DATA LISTING:

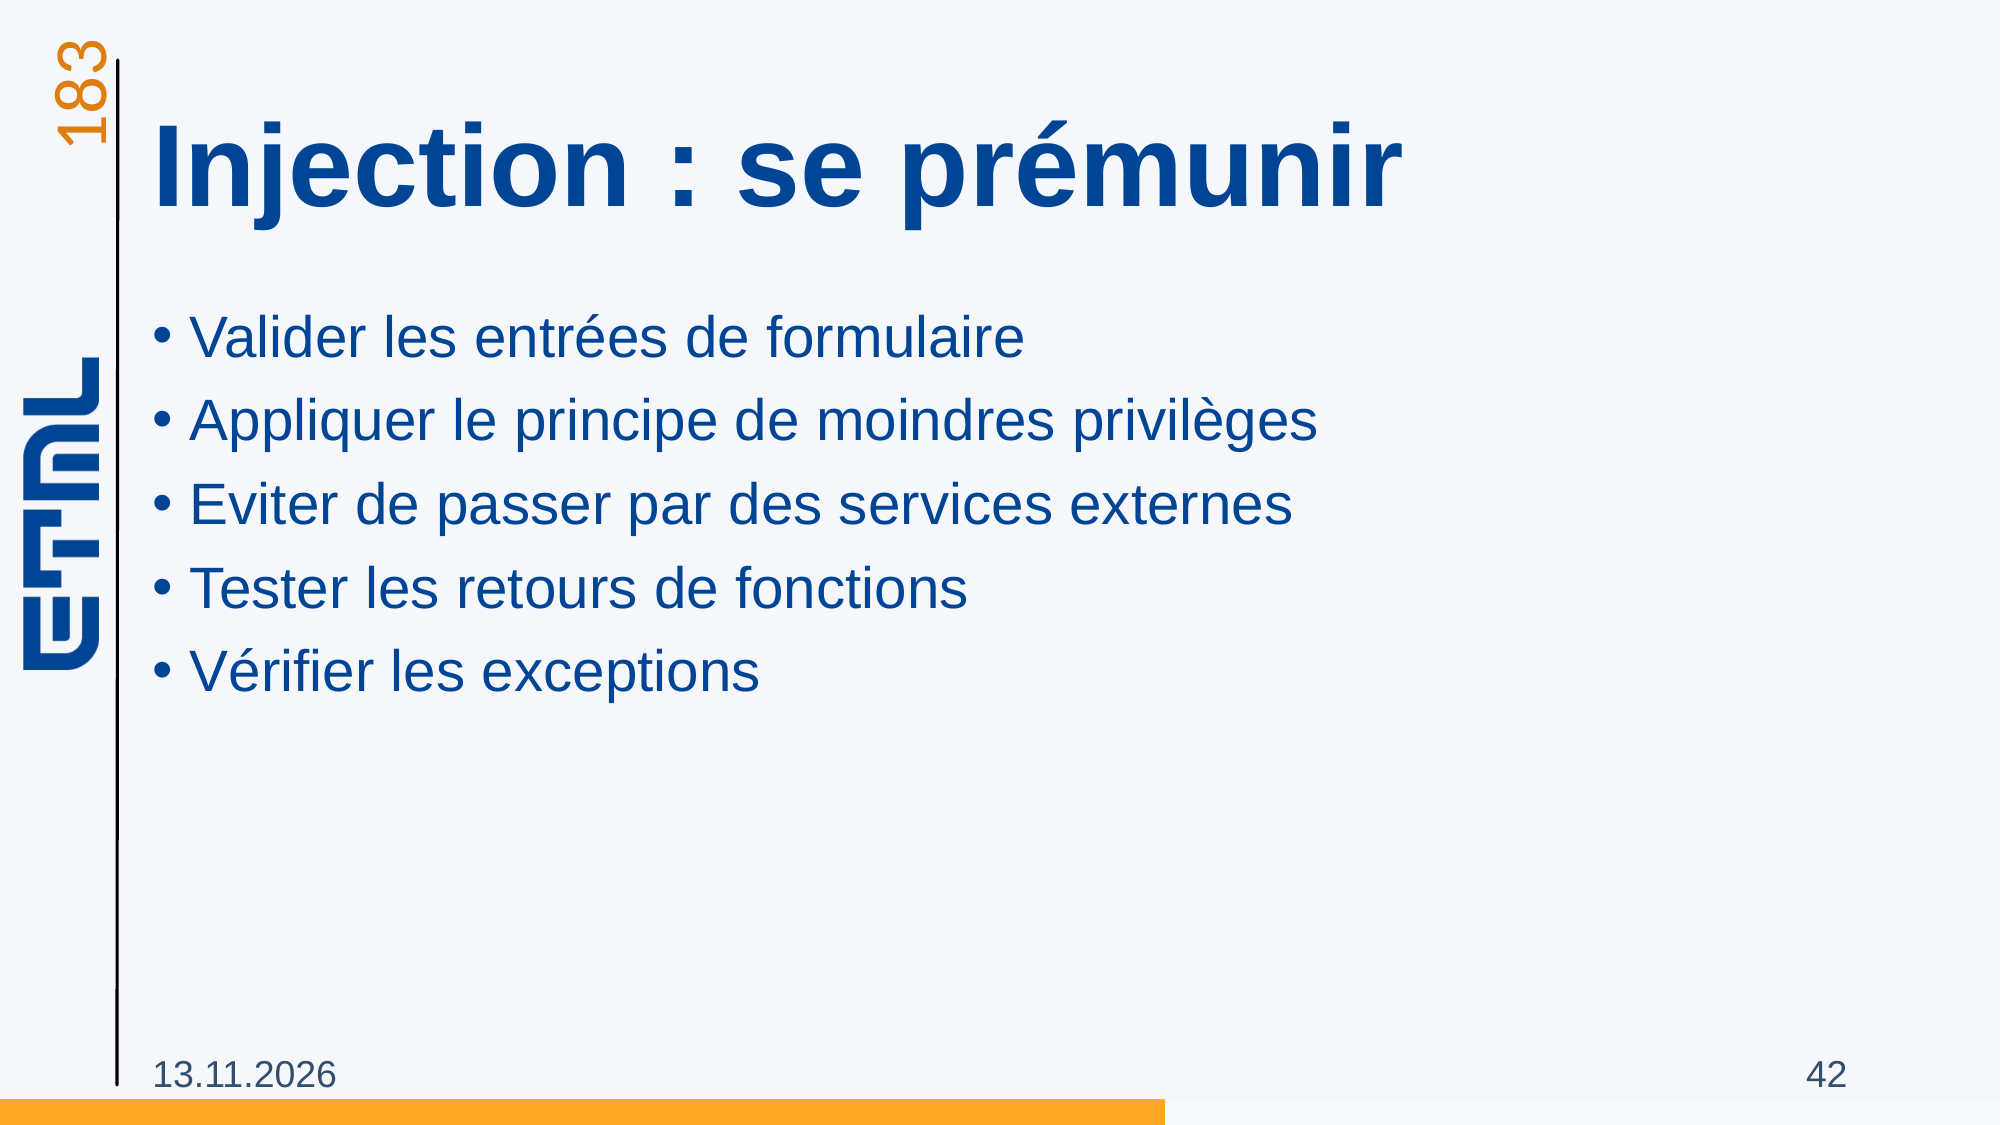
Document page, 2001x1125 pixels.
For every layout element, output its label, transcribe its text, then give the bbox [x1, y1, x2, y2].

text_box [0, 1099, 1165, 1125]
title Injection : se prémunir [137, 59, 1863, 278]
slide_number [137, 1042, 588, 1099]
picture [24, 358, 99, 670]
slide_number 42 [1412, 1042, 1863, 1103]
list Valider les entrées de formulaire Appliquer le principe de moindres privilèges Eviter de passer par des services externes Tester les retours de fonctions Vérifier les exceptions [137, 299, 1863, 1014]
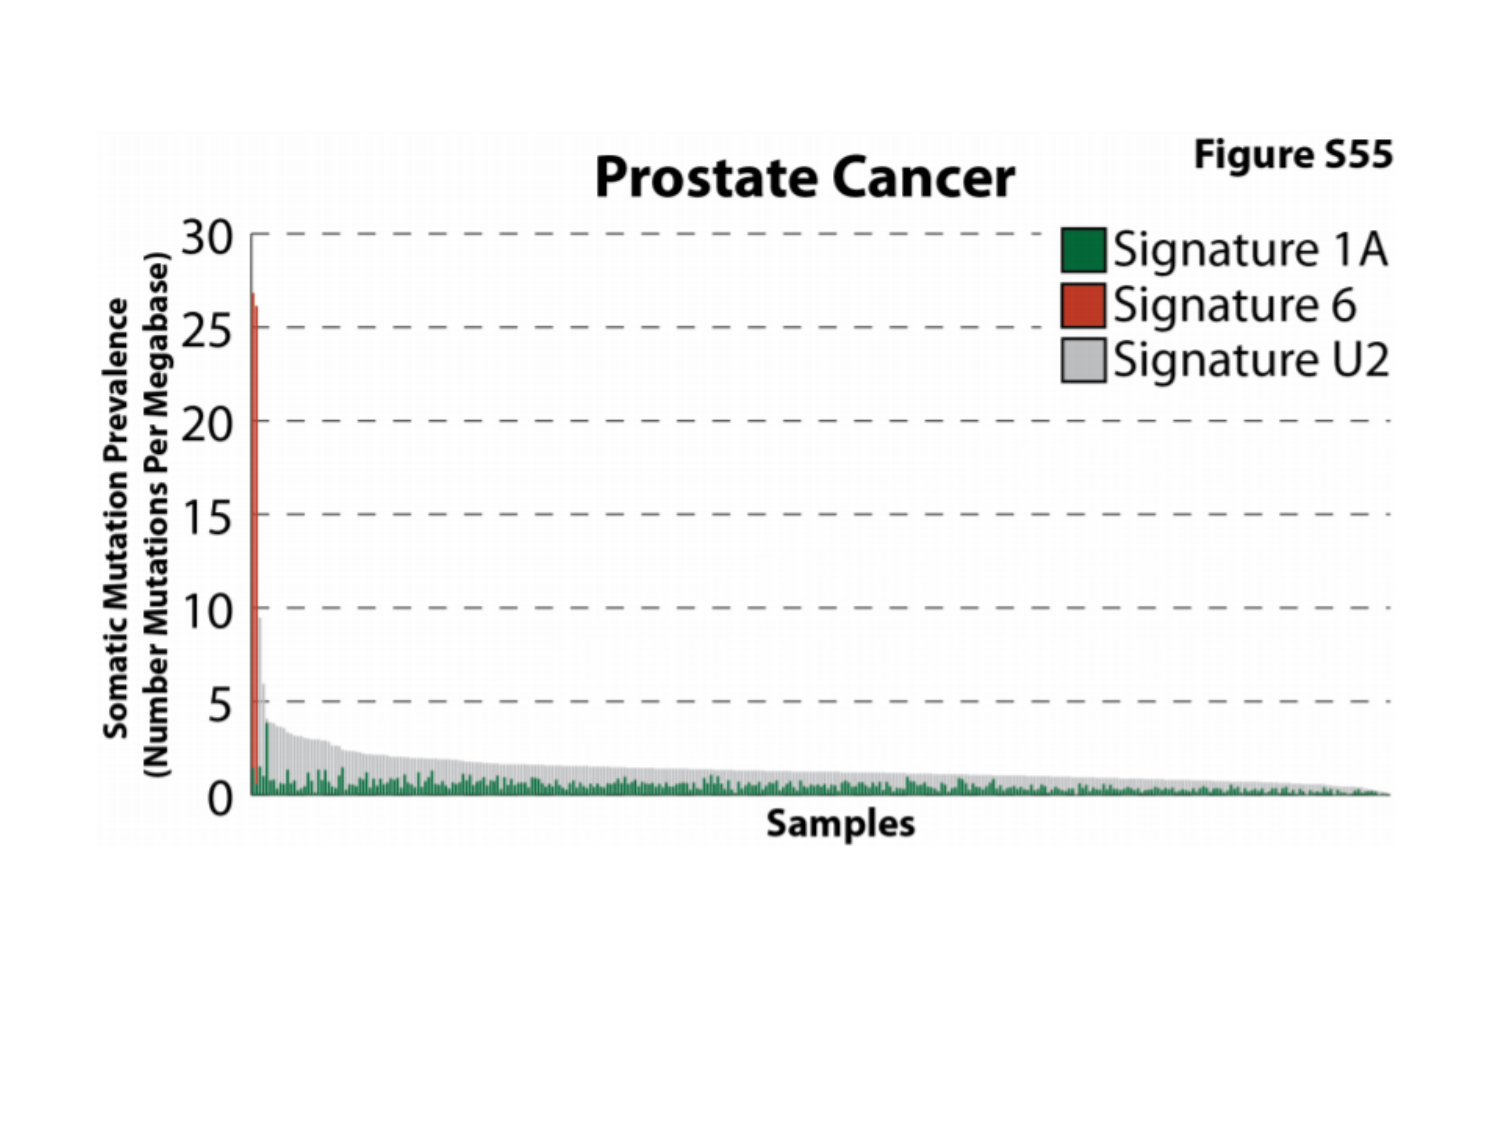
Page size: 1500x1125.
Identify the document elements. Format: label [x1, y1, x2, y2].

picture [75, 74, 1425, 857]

==

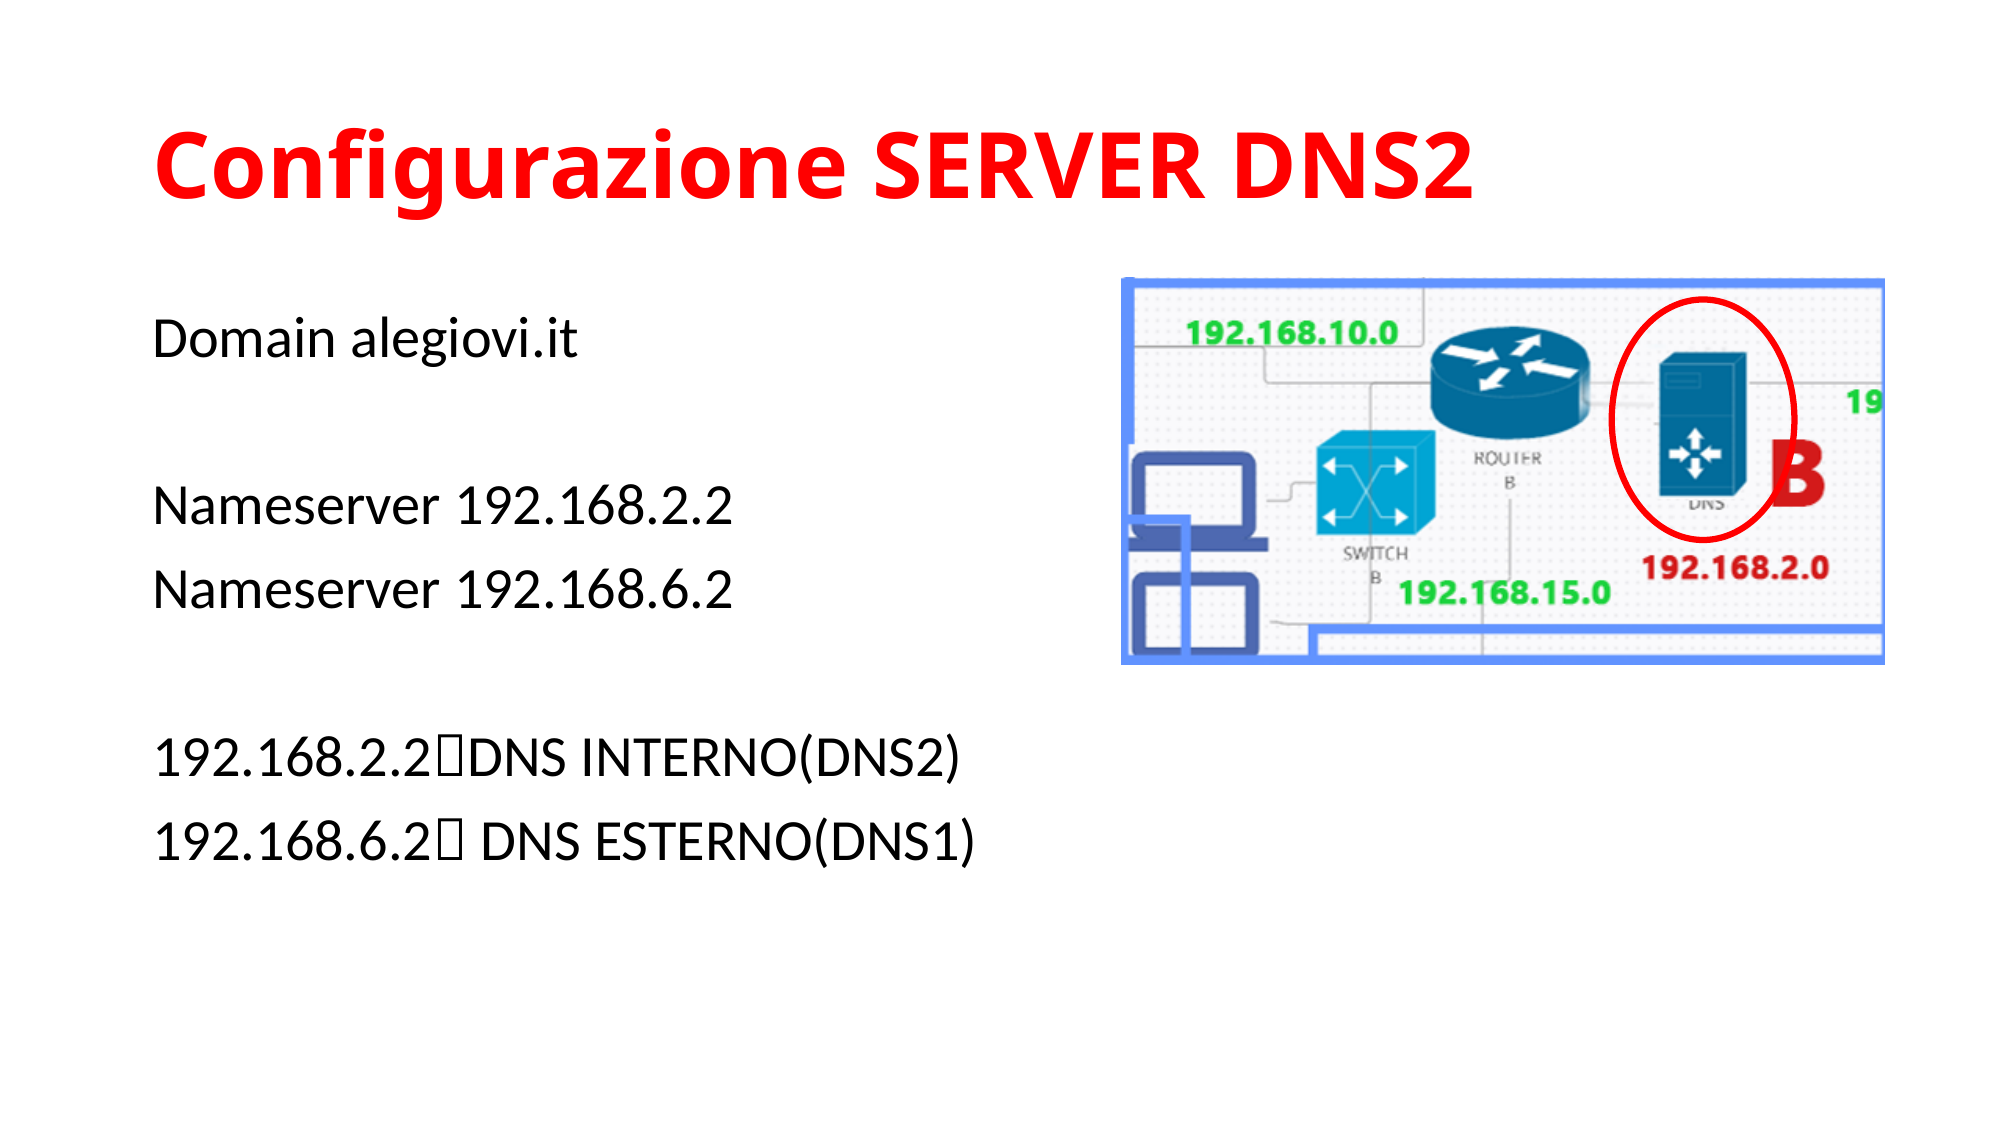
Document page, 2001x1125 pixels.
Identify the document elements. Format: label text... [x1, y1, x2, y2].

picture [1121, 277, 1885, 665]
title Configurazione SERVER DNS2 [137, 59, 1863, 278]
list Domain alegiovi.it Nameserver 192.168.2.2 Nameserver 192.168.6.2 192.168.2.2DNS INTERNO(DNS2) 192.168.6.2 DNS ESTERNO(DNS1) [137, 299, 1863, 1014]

* * *

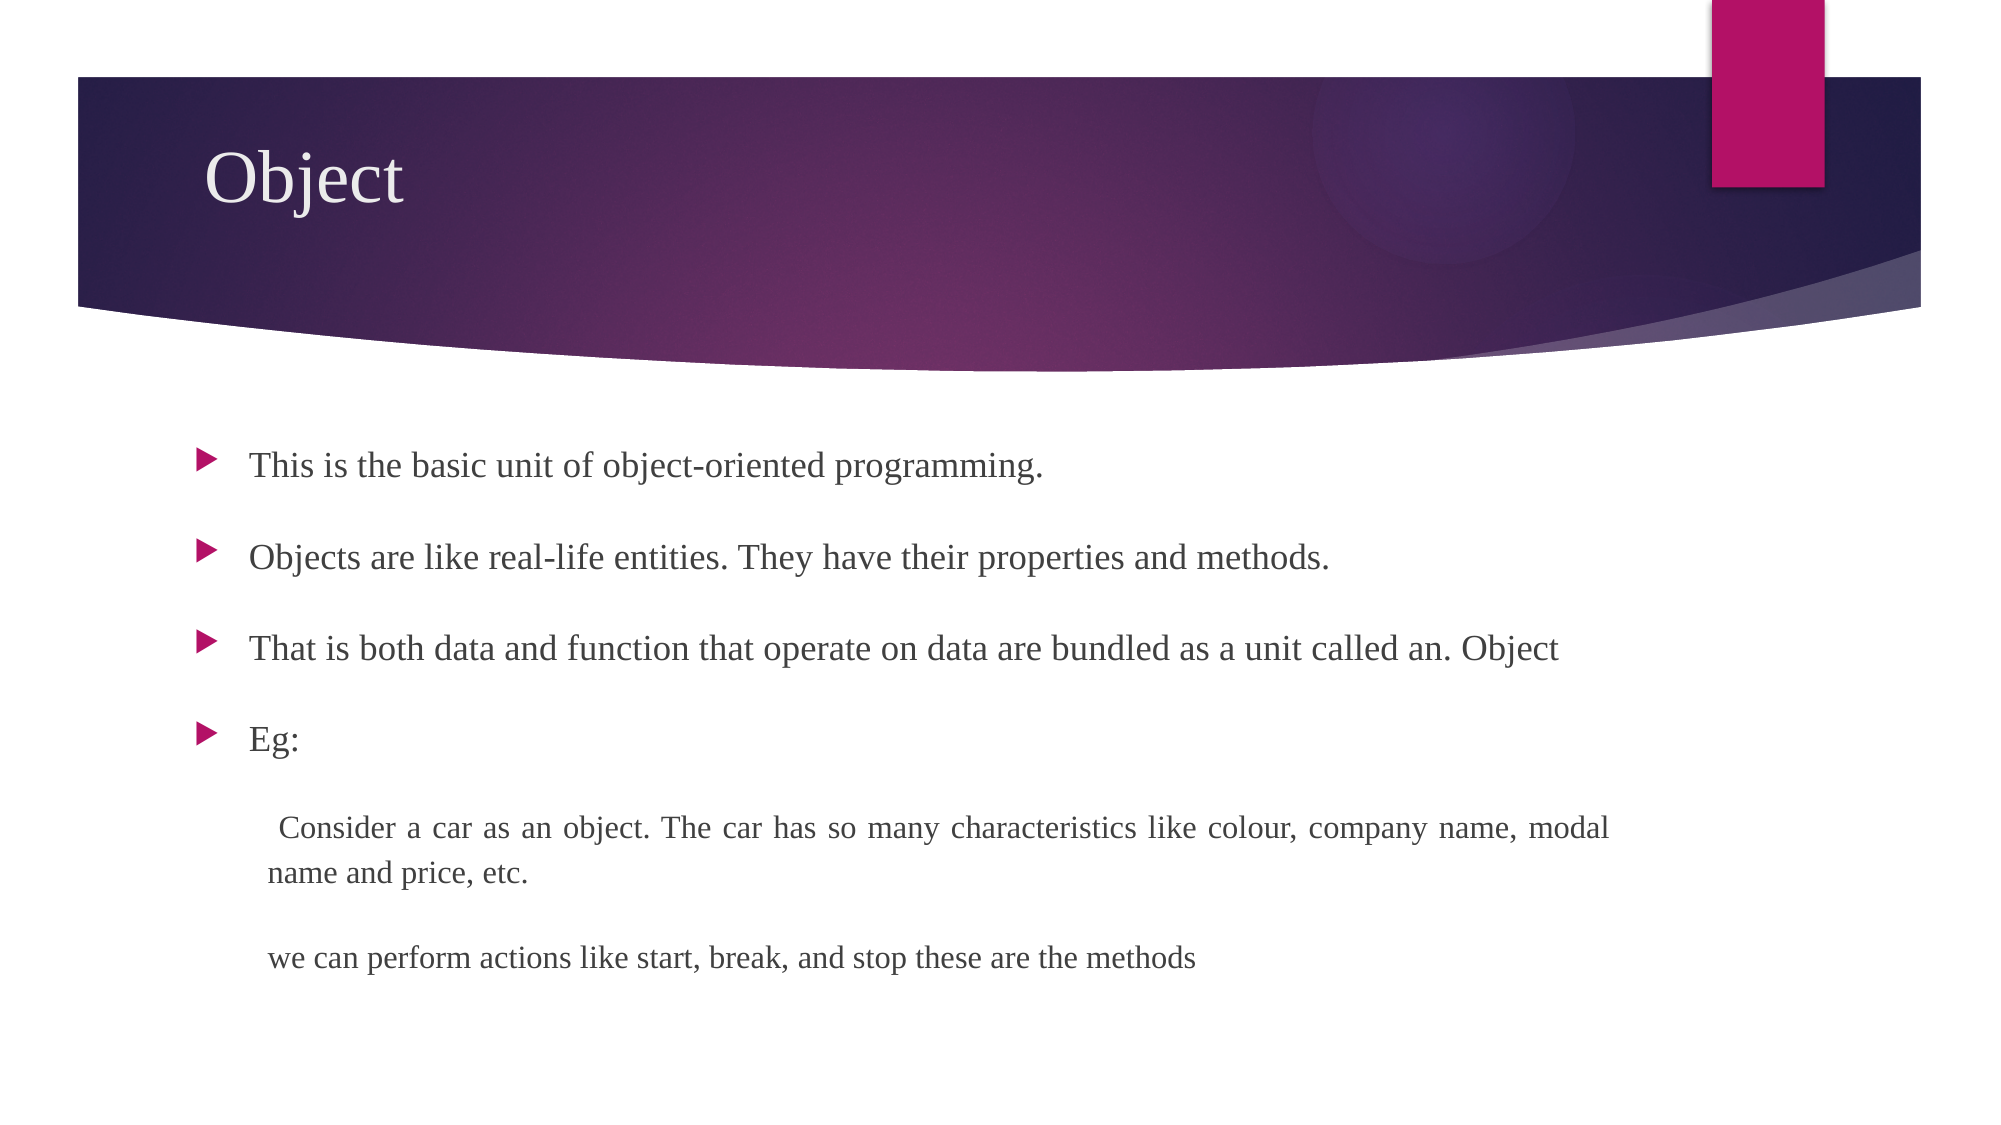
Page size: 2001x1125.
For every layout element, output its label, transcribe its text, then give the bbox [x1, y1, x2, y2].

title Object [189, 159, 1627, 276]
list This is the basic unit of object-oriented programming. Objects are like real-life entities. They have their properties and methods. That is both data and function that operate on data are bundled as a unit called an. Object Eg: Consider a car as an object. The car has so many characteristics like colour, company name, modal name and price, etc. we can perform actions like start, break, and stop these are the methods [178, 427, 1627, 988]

ACTION ITEM: Pull out every line of the records that includes the string "size".

OUTPUT BELOW:
Page size: 1500x1125.
Page size: 2001x1125.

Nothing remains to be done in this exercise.